Anders natürlich mit der Politik Deutschlands. Oesterle beginnt seinen Essay, eigentlich eine kurze politische Biografie Thomas Manns, bei dem Vortrag Von deutscher Republik, den Mann im Oktober 1922 in Berlin gehalten hatte. Dieser Vortrag markiert für Oesterle Manns Abkehr vom chauvinistisch-wilhelminisch-militaristischen Weltbild, das Mann bisher geprägt hatte und das dessen Betrachtungen eines Unpolitischen von 1918 zu einer so ungustösen Lektüre werden ließ. Es markiert auch den Beginn des Hasses vieler Deutscher, der Mann, so Oesterle, bis heute entgegengebracht wird, und nicht nur von deutschnationaler Seite. In den vier Jahren zwischen den beiden politischen Texten hatte Thomas Mann eine nicht unbeträchtliche Entwicklung durchgemacht. Er sah, so Oesterle, dass die deutsche Jugend seit dem verlorenen Weltkrieg nach neuer Orientierung suchte, neue Ideale brauchte, und glaubte, ihr die demokratischen Ideale (die viele und gerade die jungen Deutschen als Oktroyierung durch die Siegermächte betrachteten) mittels Rückgriff auf die deutsche Romantik (Novalis!) schmackhaft machen zu können. Er übersah dabei – ich umschreibe hier Oesterles Argumentation einmal –, dass die meisten diesen seinen intellektuellen Überbau gar nicht verstanden, sondern (ob links oder rechts) einfach ihrem irrationalen Hass auf die Republik Luft machen wollten.
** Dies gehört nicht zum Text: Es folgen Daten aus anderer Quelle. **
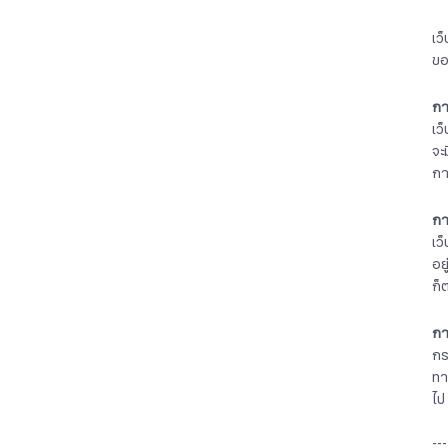
เว
ขอ
กา
เว
จะ
กา
กา
เว
อย
ก็
กา
กร
ทา
ไป
---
Oesterle folgt Manns politischer Entwicklung weiter, weg vom noch protestantisch-lutheranisch geprägten Standpunkt seiner Rede von 1922 hin zu einer Art Sozialismus (wie es Mann selber nannte), hin zu einem demokratischen Weltbild, wie er es (damals!) in den USA vorbildhaft verwirklicht sah. Er nahm dabei die homoerotische Note, die seinen Vortrag in Berlin geprägt hatte, ebenso zurück wie seine Abneigung gegen Revolutionen, die er nun als unter Umständen gerechtfertigt betrachtete. Auch Luther sah er nicht mehr so positiv wie früher. Oesterle führt das unter anderem darauf zurück, dass Thomas Mann im US-amerikanischen Exil mit unitarischen Gemeinden bekannt wurde, die schon in ihrer Organisation eine eher radikal-demokratische Prägung aufweisen. Thomas Manns neues Verständnis der Demokratie, das er nach dem Ende des Zweiten Weltkriegs weiter entwickelte, wäre also noch wie vor christlich geprägt, wenn auch nicht mehr hanseatisch-lutheranisch. Während er zu Beginn der Adenauer-Zeit die Anlehnung an den Westen des ehemaligen Kölner Bürgermeisters noch ablehnte und für ein neutrales, weder westliches noch östliches Deutschland plädierte, war er dann doch einer jener Männer, die die BRD (die Mann zunächst hartnäckig als D.B.R. abkürzt, also „Deutsche Bundesrepublik“) an den Westen und seine Werte heranführten. Allerdings Manns immer noch romantische Grundeinstellung, die Oesterle festhält, ging am Rest des Westens größtenteils vorbei. Selbst Hesse war politisch weniger romantisch wie Mann.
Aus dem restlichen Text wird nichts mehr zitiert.